Scan the records beneath this line for the line holding "immunohistochemistry (IHC) photomicrograph" and the line holding "histopathology image demonstrates", then transcribe exactly those two and all lines between.

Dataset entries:
● ● ● ●
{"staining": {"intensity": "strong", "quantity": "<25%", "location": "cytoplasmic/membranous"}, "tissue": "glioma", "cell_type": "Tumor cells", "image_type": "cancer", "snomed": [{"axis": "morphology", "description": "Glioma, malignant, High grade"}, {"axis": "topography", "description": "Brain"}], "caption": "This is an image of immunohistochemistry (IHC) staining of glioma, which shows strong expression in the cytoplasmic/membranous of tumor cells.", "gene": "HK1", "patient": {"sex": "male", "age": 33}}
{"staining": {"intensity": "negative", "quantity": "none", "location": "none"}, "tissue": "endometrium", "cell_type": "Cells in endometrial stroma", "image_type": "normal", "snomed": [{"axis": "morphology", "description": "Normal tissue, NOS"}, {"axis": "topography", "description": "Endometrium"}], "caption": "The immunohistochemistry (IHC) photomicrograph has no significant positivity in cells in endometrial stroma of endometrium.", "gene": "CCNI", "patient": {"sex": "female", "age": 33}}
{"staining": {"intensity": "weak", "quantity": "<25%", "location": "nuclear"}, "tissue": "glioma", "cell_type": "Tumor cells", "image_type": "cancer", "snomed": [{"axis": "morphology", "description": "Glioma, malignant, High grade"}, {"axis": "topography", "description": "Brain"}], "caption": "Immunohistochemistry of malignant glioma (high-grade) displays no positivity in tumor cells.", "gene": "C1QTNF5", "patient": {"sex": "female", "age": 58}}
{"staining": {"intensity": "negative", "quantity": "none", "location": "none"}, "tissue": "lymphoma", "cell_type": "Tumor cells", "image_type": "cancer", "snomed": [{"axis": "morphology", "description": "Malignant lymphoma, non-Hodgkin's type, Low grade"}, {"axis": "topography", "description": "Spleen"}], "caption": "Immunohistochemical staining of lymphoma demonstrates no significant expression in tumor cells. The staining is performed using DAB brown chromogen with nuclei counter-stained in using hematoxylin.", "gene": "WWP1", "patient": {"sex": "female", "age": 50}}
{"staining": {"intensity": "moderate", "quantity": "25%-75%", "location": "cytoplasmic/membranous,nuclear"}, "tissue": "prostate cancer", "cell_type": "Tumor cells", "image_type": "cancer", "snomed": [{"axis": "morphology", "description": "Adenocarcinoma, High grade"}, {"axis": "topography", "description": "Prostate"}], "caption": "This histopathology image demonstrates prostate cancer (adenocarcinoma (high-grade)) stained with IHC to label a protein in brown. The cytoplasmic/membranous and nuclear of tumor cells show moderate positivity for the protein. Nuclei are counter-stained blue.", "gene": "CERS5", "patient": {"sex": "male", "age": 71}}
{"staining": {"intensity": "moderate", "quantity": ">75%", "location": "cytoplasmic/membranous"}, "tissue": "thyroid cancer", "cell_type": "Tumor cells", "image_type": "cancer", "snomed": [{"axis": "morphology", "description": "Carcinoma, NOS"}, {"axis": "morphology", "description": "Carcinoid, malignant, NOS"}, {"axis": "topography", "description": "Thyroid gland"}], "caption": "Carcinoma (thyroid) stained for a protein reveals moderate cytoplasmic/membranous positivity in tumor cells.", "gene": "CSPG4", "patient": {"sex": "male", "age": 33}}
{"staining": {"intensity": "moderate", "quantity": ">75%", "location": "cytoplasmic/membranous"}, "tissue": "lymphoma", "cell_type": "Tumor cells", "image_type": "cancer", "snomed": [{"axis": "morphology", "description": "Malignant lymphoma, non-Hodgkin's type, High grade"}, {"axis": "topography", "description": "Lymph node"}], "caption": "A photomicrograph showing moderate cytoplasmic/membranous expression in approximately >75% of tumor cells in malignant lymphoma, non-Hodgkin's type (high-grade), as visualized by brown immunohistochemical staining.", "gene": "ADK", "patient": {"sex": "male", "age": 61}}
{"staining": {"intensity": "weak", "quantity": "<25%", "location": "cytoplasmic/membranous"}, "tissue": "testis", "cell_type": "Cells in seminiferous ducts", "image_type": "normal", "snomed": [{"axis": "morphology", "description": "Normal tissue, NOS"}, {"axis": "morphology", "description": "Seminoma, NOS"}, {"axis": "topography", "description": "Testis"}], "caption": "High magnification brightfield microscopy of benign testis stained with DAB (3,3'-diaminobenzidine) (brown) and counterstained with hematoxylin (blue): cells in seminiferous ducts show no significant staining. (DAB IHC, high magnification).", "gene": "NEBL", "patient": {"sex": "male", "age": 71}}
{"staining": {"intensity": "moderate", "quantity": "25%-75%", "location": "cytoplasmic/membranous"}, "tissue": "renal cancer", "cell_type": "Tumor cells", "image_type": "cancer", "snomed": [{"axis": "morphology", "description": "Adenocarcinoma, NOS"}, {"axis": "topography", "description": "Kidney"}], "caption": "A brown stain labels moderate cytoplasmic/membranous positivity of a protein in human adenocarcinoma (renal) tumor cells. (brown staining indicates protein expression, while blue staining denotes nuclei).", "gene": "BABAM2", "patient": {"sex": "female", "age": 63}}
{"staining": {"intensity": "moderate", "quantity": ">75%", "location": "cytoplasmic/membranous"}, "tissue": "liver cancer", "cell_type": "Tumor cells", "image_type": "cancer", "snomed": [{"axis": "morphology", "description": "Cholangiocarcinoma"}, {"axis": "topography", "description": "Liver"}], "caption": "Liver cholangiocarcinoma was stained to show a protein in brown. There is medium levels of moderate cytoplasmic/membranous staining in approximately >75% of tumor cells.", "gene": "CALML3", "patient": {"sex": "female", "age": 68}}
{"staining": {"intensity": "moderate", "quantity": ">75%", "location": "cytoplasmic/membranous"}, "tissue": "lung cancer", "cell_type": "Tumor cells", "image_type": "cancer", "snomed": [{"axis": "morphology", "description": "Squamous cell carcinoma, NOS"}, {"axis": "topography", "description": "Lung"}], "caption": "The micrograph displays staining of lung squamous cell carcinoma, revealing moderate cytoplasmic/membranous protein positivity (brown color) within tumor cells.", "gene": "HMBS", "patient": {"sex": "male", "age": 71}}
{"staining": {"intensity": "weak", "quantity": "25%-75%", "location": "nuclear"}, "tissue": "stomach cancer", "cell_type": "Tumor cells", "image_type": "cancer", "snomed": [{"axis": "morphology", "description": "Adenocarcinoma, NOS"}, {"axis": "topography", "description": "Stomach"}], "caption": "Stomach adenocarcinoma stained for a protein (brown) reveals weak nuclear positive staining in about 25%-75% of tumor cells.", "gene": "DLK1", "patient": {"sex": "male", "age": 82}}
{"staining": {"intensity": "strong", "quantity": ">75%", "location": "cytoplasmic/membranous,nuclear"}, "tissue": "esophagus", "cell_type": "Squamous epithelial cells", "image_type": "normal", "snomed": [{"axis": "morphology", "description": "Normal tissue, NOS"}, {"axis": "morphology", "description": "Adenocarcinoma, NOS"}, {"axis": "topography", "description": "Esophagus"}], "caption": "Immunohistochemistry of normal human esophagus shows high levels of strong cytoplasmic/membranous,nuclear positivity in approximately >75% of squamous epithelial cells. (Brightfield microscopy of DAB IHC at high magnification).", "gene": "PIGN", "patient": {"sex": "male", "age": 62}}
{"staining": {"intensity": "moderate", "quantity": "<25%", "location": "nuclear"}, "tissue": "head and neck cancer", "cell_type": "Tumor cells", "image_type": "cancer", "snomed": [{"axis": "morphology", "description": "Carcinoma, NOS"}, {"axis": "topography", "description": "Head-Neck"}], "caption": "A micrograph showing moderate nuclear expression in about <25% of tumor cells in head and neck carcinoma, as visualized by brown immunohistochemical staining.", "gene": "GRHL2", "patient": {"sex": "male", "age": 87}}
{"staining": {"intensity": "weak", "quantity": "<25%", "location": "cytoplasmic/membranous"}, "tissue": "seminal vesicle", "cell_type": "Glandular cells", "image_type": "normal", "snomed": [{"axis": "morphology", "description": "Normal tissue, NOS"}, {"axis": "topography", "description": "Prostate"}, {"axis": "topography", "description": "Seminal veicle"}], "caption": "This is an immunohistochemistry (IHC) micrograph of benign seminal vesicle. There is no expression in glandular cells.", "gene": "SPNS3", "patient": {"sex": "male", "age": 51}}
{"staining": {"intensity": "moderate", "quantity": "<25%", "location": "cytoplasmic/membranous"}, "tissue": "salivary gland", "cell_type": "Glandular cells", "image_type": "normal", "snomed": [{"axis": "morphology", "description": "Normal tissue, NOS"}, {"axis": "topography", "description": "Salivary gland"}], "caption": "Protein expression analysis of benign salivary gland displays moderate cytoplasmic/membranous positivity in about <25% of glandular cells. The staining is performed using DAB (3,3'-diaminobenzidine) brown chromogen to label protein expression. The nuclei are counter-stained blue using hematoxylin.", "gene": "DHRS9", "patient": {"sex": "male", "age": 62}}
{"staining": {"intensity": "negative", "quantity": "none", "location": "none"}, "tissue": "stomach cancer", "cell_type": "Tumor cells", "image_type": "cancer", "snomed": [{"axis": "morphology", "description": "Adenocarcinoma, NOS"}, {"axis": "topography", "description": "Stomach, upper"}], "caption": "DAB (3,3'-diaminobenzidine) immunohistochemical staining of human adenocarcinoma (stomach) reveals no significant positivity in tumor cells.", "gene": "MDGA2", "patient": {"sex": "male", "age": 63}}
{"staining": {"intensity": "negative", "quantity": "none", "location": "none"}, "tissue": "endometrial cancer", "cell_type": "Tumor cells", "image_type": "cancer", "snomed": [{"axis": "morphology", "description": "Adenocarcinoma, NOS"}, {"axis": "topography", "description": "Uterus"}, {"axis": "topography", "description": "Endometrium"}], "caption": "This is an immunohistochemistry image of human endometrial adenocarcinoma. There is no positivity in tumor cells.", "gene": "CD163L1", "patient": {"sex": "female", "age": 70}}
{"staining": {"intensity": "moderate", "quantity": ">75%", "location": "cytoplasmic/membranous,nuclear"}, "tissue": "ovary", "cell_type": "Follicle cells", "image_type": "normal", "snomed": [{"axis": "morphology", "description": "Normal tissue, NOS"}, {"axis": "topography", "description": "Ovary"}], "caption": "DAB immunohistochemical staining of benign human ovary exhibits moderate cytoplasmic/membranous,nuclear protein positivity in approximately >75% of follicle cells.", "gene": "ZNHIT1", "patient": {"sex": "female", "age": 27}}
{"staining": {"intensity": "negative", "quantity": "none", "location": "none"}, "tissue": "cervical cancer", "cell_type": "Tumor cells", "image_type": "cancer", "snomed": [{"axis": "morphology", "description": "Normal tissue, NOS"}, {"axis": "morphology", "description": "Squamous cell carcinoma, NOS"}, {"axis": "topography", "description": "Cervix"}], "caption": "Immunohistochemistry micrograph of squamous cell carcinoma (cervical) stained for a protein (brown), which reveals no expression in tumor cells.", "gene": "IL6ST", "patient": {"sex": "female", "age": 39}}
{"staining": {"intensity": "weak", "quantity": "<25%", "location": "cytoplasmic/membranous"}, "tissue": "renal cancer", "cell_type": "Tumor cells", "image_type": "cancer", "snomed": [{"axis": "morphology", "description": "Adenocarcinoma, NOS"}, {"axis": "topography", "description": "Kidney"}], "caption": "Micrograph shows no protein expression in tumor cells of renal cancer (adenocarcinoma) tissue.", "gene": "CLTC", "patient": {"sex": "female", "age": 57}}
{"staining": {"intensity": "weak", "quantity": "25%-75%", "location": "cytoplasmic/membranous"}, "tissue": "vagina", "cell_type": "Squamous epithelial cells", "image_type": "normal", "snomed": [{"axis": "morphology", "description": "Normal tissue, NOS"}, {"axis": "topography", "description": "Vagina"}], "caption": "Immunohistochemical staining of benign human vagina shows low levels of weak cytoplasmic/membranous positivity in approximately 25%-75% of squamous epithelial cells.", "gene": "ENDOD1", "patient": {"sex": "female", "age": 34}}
● ● ● ●
Result:
{"staining": {"intensity": "negative", "quantity": "none", "location": "none"}, "tissue": "endometrium", "cell_type": "Cells in endometrial stroma", "image_type": "normal", "snomed": [{"axis": "morphology", "description": "Normal tissue, NOS"}, {"axis": "topography", "description": "Endometrium"}], "caption": "The immunohistochemistry (IHC) photomicrograph has no significant positivity in cells in endometrial stroma of endometrium.", "gene": "CCNI", "patient": {"sex": "female", "age": 33}}
{"staining": {"intensity": "weak", "quantity": "<25%", "location": "nuclear"}, "tissue": "glioma", "cell_type": "Tumor cells", "image_type": "cancer", "snomed": [{"axis": "morphology", "description": "Glioma, malignant, High grade"}, {"axis": "topography", "description": "Brain"}], "caption": "Immunohistochemistry of malignant glioma (high-grade) displays no positivity in tumor cells.", "gene": "C1QTNF5", "patient": {"sex": "female", "age": 58}}
{"staining": {"intensity": "negative", "quantity": "none", "location": "none"}, "tissue": "lymphoma", "cell_type": "Tumor cells", "image_type": "cancer", "snomed": [{"axis": "morphology", "description": "Malignant lymphoma, non-Hodgkin's type, Low grade"}, {"axis": "topography", "description": "Spleen"}], "caption": "Immunohistochemical staining of lymphoma demonstrates no significant expression in tumor cells. The staining is performed using DAB brown chromogen with nuclei counter-stained in using hematoxylin.", "gene": "WWP1", "patient": {"sex": "female", "age": 50}}
{"staining": {"intensity": "moderate", "quantity": "25%-75%", "location": "cytoplasmic/membranous,nuclear"}, "tissue": "prostate cancer", "cell_type": "Tumor cells", "image_type": "cancer", "snomed": [{"axis": "morphology", "description": "Adenocarcinoma, High grade"}, {"axis": "topography", "description": "Prostate"}], "caption": "This histopathology image demonstrates prostate cancer (adenocarcinoma (high-grade)) stained with IHC to label a protein in brown. The cytoplasmic/membranous and nuclear of tumor cells show moderate positivity for the protein. Nuclei are counter-stained blue.", "gene": "CERS5", "patient": {"sex": "male", "age": 71}}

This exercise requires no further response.